Examples of using the tracing middleware can be found at kratos/examples/traces. This example simply implements cross-service distributed tracing. The following code snippets include parts of the example code.

// https://github.com/go-kratos/kratos/blob/7f835db398c9d0332e69b81bad4c652b4b45ae2e/examples/traces/app/message/main.go#L38
// First, call the otel library method to get a TracerProvider
func tracerProvider(url string) (*tracesdk.TracerProvider, error) {
// examples/traces uses jaeger; for other methods, refer to the official OpenTelemetry examples
exp, err := jaeger.NewRawExporter(jaeger.WithCollectorEndpoint(jaeger.WithEndpoint(url)))
if err != nil {
return nil, err
}
tp := tracesdk.NewTracerProvider(
tracesdk.WithSampler(tracesdk.AlwaysSample()),
// Set Batcher, register the jaeger exporter
tracesdk.WithBatcher(exp),
// Record some default information
tracesdk.WithResource(resource.NewWithAttributes(
semconv.ServiceNameKey.String(pb.User_ServiceDesc.ServiceName),
attribute.String("environment", "development"),
attribute.Int64("ID", 1),
)),
)
return tp, nil
}
// https://github.com/go-kratos/kratos/blob/main/examples/traces/app/message/main.go
grpcSrv := grpc.NewServer(
grpc.Address(":9000"),
grpc.Middleware(
// Configuring tracing Middleware
tracing.Server(
tracing.WithTracerProvider(tp),
),
),
)
// https://github.com/go-kratos/kratos/blob/149fc0195eb62ee1fbc2728adb92e1bcd1a12c4e/examples/traces/app/user/main.go#L63
conn, err := grpc.DialInsecure(ctx,
grpc.WithEndpoint("127.0.0.1:9000"),
grpc.WithMiddleware(
tracing.Client(
tracing.WithTracerProvider(s.tracer),
tracing.WithPropagators(
propagation.NewCompositeTextMapPropagator(propagation.Baggage{}, propagation.TraceContext{}),
),
)
),
grpc.WithTimeout(2*time.Second),
)
// https://github.com/go-kratos/kratos/blob/main/examples/traces/app/user/main.go
httpSrv := http.NewServer(http.Address(":8000"))
httpSrv.HandlePrefix("/", pb.NewUserHandler(s,
http.Middleware(
// Configuring tracing middleware
tracing.Server(
tracing.WithTracerProvider(tp),
tracing.WithPropagators(
propagation.NewCompositeTextMapPropagator(propagation.Baggage{}, propagation.TraceContext{}),
),
),
),
)
http.NewClient(ctx, http.WithMiddleware(
tracing.Client(
tracing.WithTracerProvider(s.tracer),
),
))

How to Implement Tracing for Other Scenarios

Section titled “How to Implement Tracing for Other Scenarios”

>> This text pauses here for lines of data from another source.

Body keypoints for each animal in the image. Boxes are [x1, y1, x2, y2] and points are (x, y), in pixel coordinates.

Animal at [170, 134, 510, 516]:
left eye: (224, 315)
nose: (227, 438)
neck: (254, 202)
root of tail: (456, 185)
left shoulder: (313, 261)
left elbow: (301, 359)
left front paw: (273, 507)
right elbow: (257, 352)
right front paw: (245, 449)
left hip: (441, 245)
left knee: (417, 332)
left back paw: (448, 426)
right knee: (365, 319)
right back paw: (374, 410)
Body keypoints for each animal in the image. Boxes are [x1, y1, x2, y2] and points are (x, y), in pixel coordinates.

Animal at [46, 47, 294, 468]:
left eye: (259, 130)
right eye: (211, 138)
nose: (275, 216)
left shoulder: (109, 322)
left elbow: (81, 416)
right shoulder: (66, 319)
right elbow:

We can learn from the code of Kratos’ tracing middleware to implement tracing for other scenarios, such as database tracing. The following code snippet shows how the author implemented tracing for the qmgo library operating on MongoDB by referencing the tracing middleware.

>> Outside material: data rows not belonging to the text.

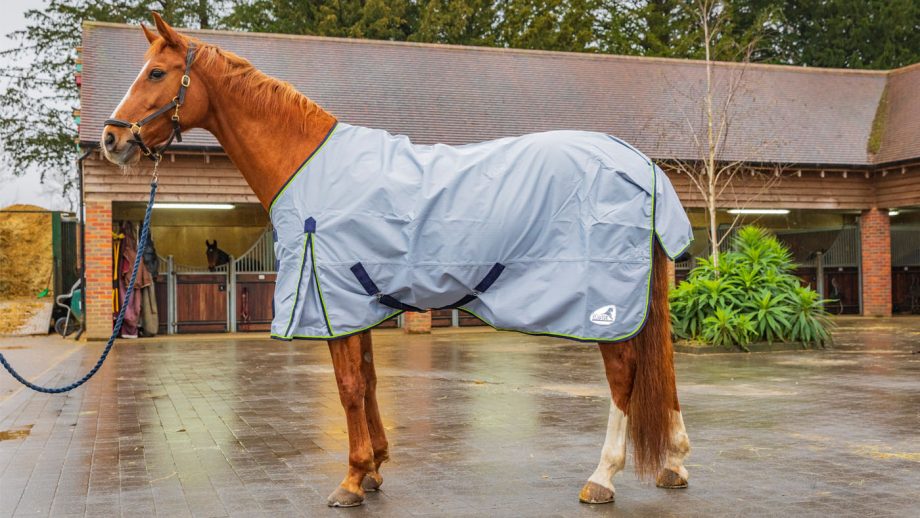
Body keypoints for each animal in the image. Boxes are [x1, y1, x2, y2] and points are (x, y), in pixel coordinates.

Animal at [101, 13, 691, 508]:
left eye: (156, 72)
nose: (110, 139)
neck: (307, 163)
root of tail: (639, 164)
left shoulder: (332, 300)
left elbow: (348, 387)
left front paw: (350, 478)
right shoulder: (355, 301)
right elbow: (368, 380)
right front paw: (375, 468)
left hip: (603, 306)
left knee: (624, 377)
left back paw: (602, 477)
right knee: (662, 368)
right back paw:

func mongoTracer(ctx context.Context,tp trace.TracerProvider, command interface{}) {
var (
commandName string
failure string
nanos int64
reply bson.Raw
queryId int64
eventName string
)
otel.SetTracerProvider(tp)
reply = bson.Raw{}
switch value := command.(type) {
case *event.CommandStartedEvent:
commandName = value.CommandName
reply = value.Command
queryId = value.RequestID
eventName = "CommandStartedEvent"
case *event.CommandSucceededEvent:
commandName = value.CommandName
nanos = value.DurationNanos
queryId = value.RequestID
eventName = "CommandSucceededEvent"
case *event.CommandFailedEvent:
commandName = value.CommandName
failure = value.Failure
nanos = value.DurationNanos
queryId = value.RequestID
eventName = "CommandFailedEvent"
}
duration, _ := time.ParseDuration(strconv.FormatInt(nanos, 10) + "ns")
tracer := otel.Tracer("mongodb")
kind := trace.SpanKindServer
ctx, span := tracer.Start(ctx,
commandName,
trace.WithAttributes(
attribute.String("event", eventName),
attribute.String("command", commandName),
attribute.String("query", reply.String()),
attribute.Int64("queryId", queryId),
attribute.String("ms", duration.String()),
),
trace.WithSpanKind(kind),
)
if failure != "" {
span.RecordError(errors.New(failure))
}
span.End()
}